La está ofreciendo en dos distintos escenarios separados por más de mil kilómetros el uno del otro. Por un lado en Cayo Perdido, donde ya hemos visto un ataque animal a una concursante, la formación de grupitos, las primeras rencillas y las primeras rajadas [VIDEO] que pueden tener consecuencias claras en el exterior y por otro en el plató de Telecinco, donde la cosa parece haberse descontrolado y de qué manera.

Y es que, aunque galas, por ahora, solo se ha emitido la "cero", con la que empezó el programa con el tradicional salto del helicóptero, son ya dos los que ha ofrecido en directo Telecinco desde su estudio central en Mediaset España.

Como venía siendo habitual -y lo será hasta que finalice el concurso- el pasado domingo se emitía la primera emisión de Supervivientes 2018: Conexión Honduras, un espacio de tertulia que viene a ser el homólogo de "El debate de Gran Hermano". El formato, el mismo; los invitados, del mismo corte en forma de familiares y defensores; el objetivo, el de sumar audiencia a galones, el mismo.

Supervivientes se está 'salvamizando'

Es precisamente este último punto, el de "todo por la audiencia" el que ha provocado muchas críticas en parte de los seguidores de Supervivientes 2018 en las redes sociales. Y es que lo vivido en el plató de la cadena de Fuencarral en las últimas horas ha sido terriblemente esperpéntico.
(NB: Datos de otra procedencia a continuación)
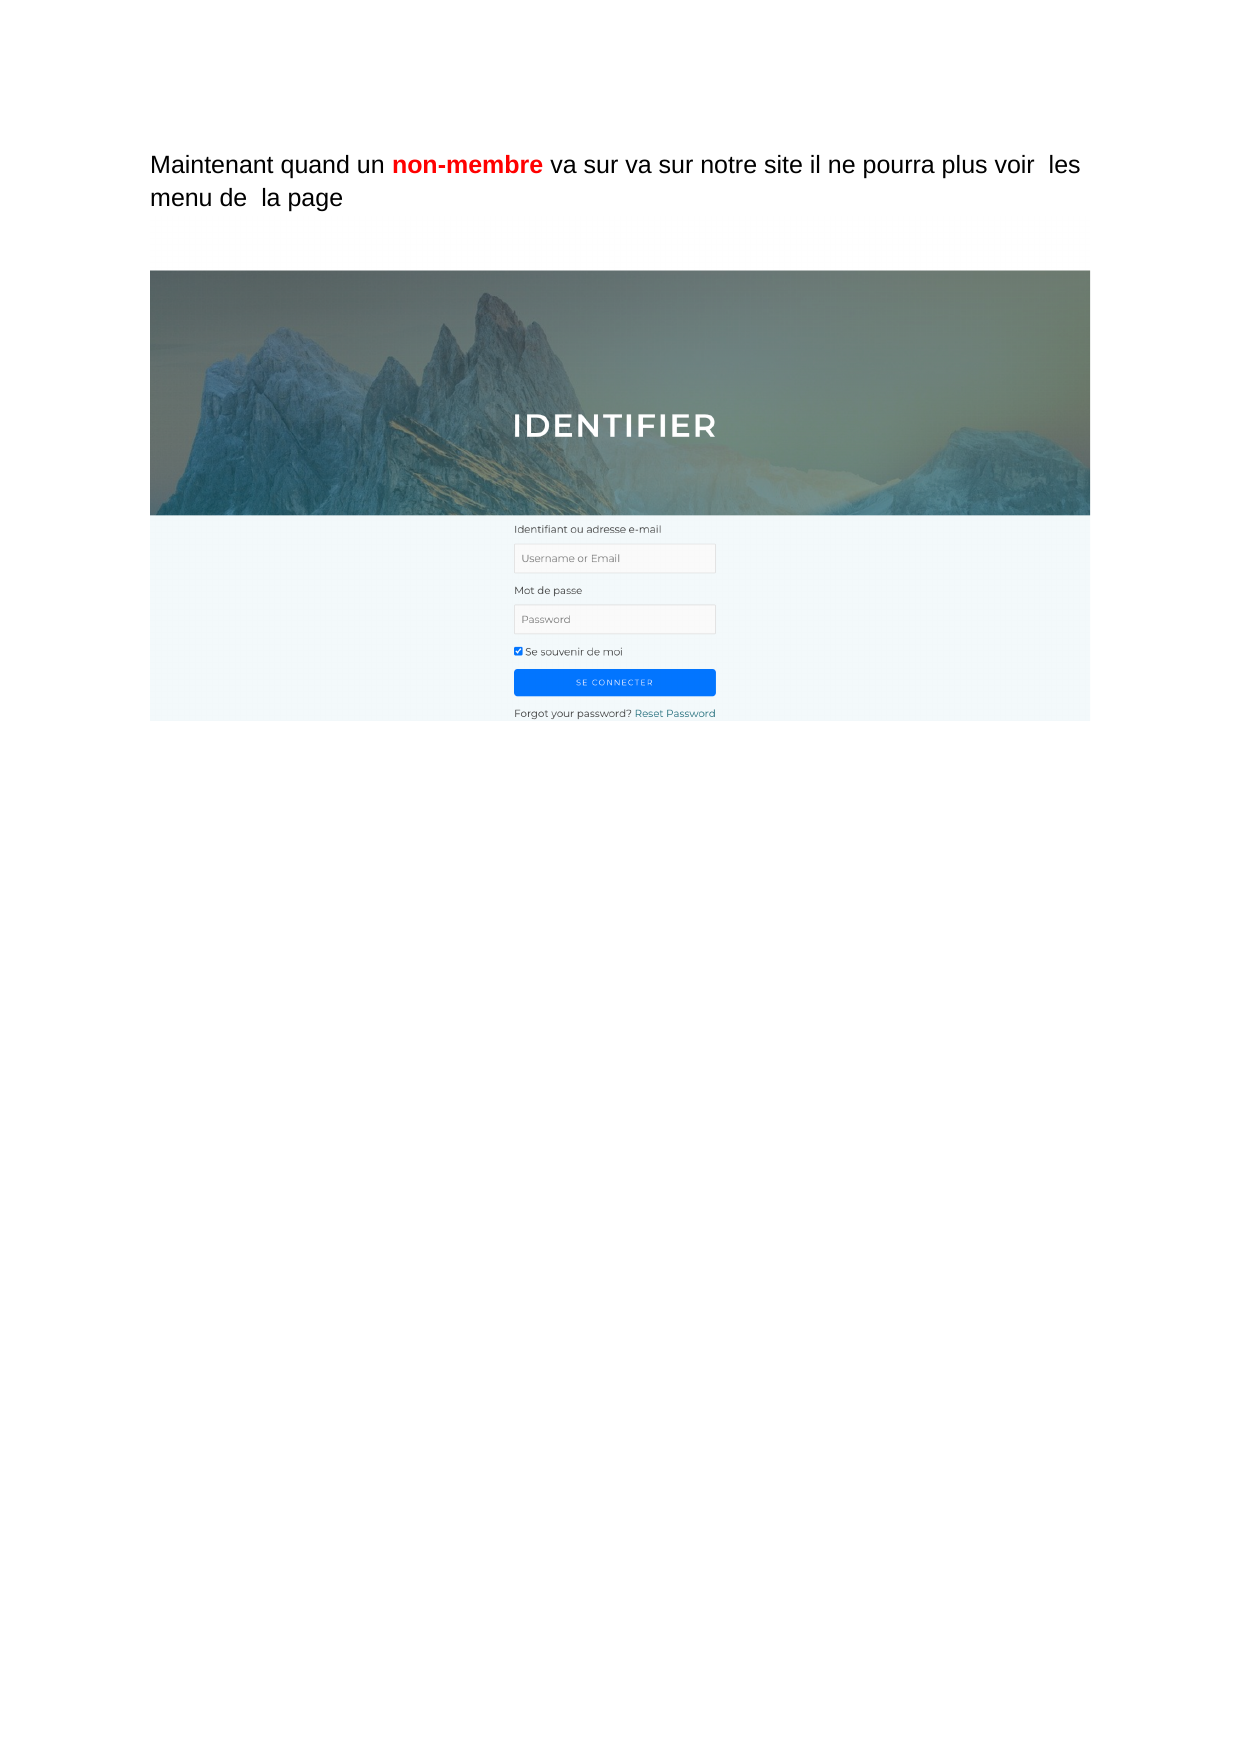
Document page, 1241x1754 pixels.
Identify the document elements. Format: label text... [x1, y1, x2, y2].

text Maintenant quand un non-membre va sur va sur notre site il ne pourra plus voir les menu de la page [150, 150, 1090, 212]
picture [150, 216, 1091, 721]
Más allá de las malas formas entre unos y otros a la hora de defender sus distintos puntos de vista, lo que dejaba claro que este formato está 'salvamizándose' a cada minuto que pasa.

Fue el hecho de que el colaborador Nacho Montes, en un momento dado, y sin venir a cuento, le quitara a traición la peluca [VIDEO] a Leticia Sabater, fichaje de última hora de SV 2018 y protagonista del primer programa como ex superviviente.

El vergonzoso debate de Supervivientes 2018

Un momento de lo más bochornoso y propio de los teatrillos de las televisiones tercermundistas que provocaba que poco después la rubia de mirada distraída abandonara el plató despotricando contra todos, ya que poco antes había sido insultada por parte de Alba Carrillo, quien insinuaba que esta había venido con el pelo sucio.

Con el público mofándose de ella mientras esta se iba de allí con la peluca en la mano, Sandra Barneda, apuntándose al linchamiento, recordaba a los presentes que si alguien decidía ir al programa con peluca, que por lo menos se la sujetase correctamente. Muy triste.